# ASSIGNED TASK
Copies of all lines containing the string "Table" are needed from the data below.

# AVAILABLE DATA
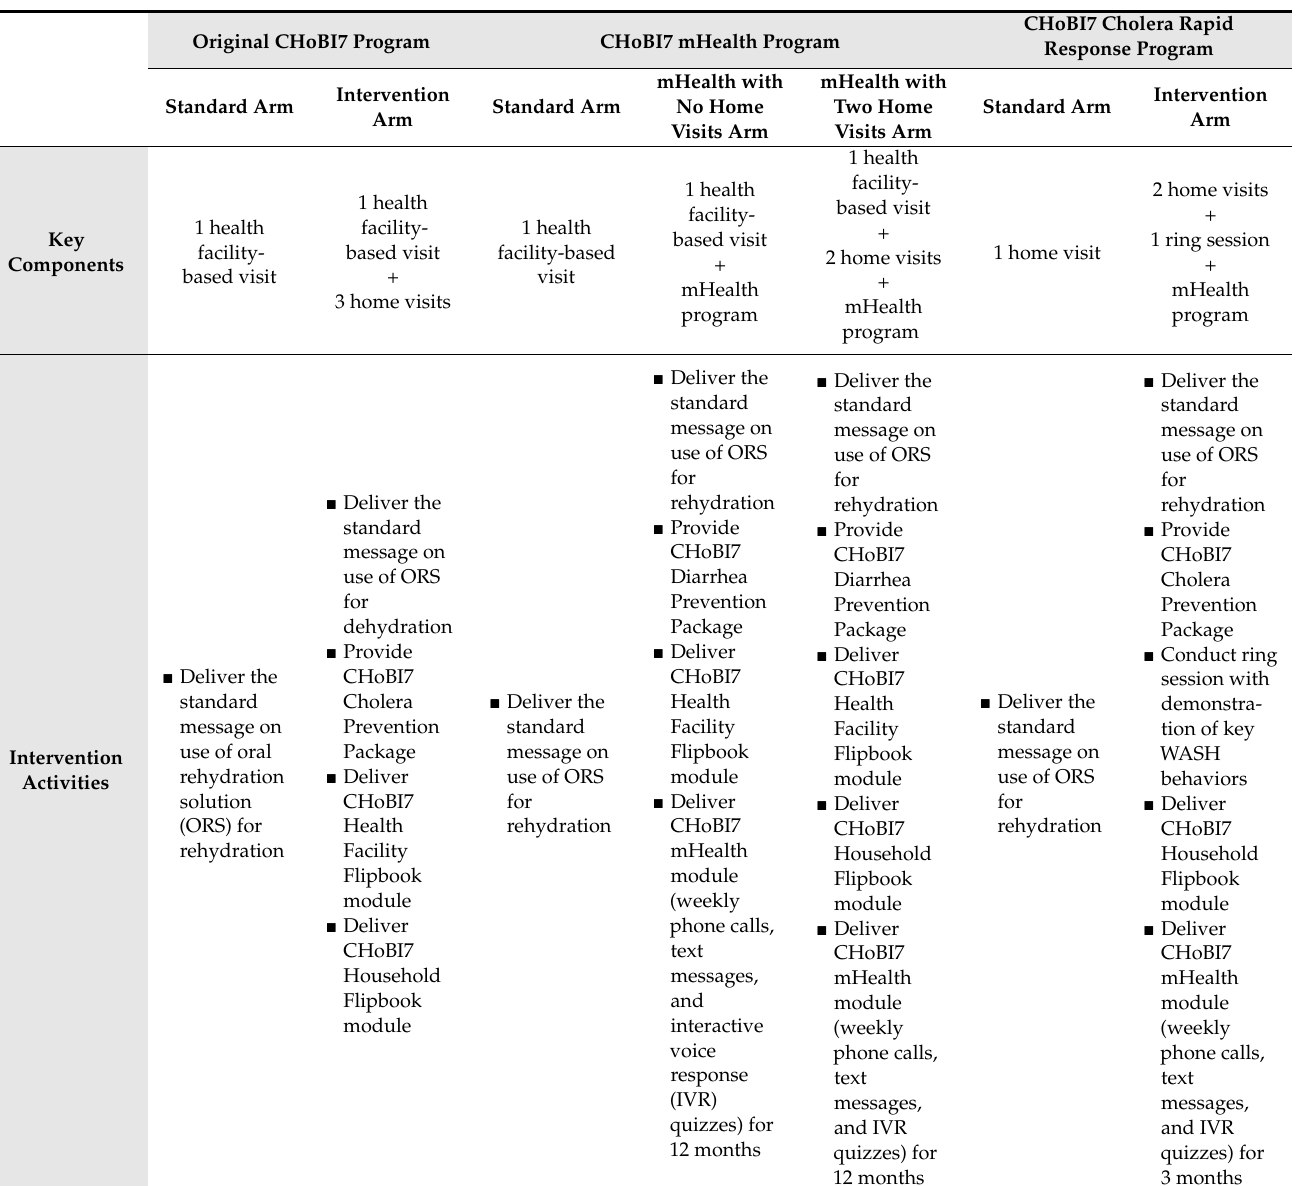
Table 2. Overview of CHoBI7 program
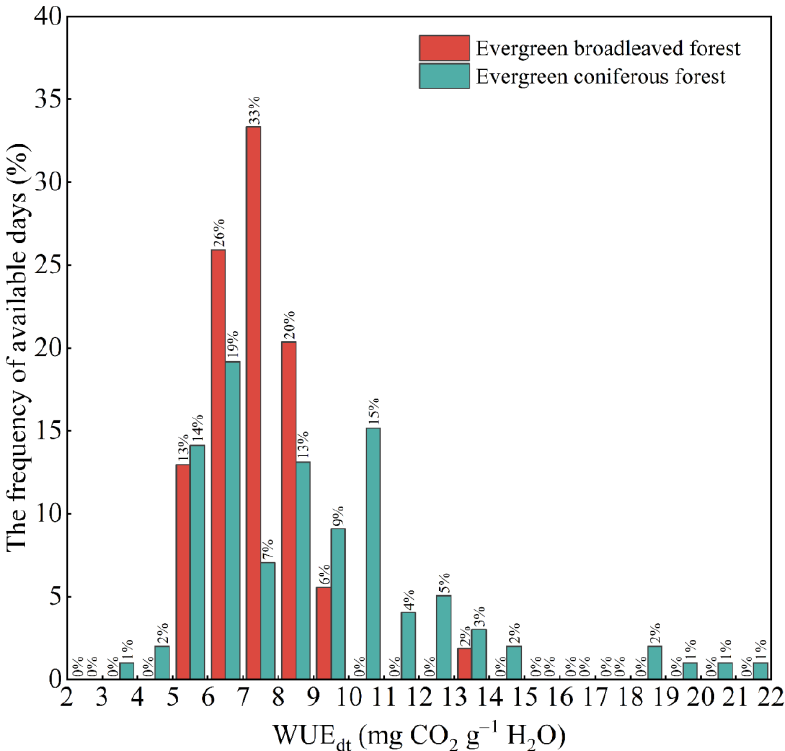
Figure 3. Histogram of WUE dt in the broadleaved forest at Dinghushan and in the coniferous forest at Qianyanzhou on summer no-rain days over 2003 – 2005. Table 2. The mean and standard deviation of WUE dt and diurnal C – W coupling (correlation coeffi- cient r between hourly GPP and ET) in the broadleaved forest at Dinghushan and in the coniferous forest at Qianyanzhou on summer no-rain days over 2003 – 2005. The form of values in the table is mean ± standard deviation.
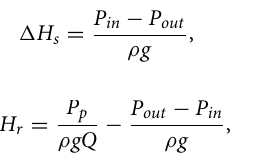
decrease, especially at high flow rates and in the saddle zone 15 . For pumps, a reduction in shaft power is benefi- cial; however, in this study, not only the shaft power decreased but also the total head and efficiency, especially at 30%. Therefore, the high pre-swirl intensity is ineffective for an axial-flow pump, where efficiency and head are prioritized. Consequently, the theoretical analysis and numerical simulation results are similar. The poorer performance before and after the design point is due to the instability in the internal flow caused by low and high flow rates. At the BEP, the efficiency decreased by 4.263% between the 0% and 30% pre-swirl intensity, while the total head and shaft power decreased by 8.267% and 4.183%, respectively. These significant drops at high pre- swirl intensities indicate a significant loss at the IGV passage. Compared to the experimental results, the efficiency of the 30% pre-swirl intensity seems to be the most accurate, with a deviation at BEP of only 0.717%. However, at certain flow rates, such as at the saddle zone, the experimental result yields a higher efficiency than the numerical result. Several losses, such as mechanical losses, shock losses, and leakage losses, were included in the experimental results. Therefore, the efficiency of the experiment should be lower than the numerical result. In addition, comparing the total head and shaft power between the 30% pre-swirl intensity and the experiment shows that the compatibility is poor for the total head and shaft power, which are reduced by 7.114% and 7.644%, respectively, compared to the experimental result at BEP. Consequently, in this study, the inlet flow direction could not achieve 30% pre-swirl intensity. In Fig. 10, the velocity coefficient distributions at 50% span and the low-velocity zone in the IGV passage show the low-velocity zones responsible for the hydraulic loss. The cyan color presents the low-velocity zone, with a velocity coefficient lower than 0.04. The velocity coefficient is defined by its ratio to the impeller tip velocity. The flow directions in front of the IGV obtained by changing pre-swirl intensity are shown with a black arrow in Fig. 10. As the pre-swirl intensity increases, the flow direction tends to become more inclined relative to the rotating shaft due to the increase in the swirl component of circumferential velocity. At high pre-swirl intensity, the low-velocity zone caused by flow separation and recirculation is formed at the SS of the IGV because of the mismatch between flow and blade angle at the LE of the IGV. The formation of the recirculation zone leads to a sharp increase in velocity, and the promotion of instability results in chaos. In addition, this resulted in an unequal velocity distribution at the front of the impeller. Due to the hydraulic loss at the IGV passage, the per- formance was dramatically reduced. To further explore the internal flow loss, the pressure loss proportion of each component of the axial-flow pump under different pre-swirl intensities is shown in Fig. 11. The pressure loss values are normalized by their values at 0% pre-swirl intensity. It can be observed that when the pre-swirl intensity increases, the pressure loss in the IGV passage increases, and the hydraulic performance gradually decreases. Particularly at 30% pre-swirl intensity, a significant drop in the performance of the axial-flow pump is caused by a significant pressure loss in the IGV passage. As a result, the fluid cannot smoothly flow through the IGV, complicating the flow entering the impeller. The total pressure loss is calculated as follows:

# REPLY TO THE TASK
Table 2. Overview of CHoBI7 program
Figure 3. Histogram of WUE dt in the broadleaved forest at Dinghushan and in the coniferous forest at Qianyanzhou on summer no-rain days over 2003 – 2005. Table 2. The mean and standard deviation of WUE dt and diurnal C – W coupling (correlation coeffi- cient r between hourly GPP and ET) in the broadleaved forest at Dinghushan and in the coniferous forest at Qianyanzhou on summer no-rain days over 2003 – 2005. The form of values in the table is mean ± standard deviation.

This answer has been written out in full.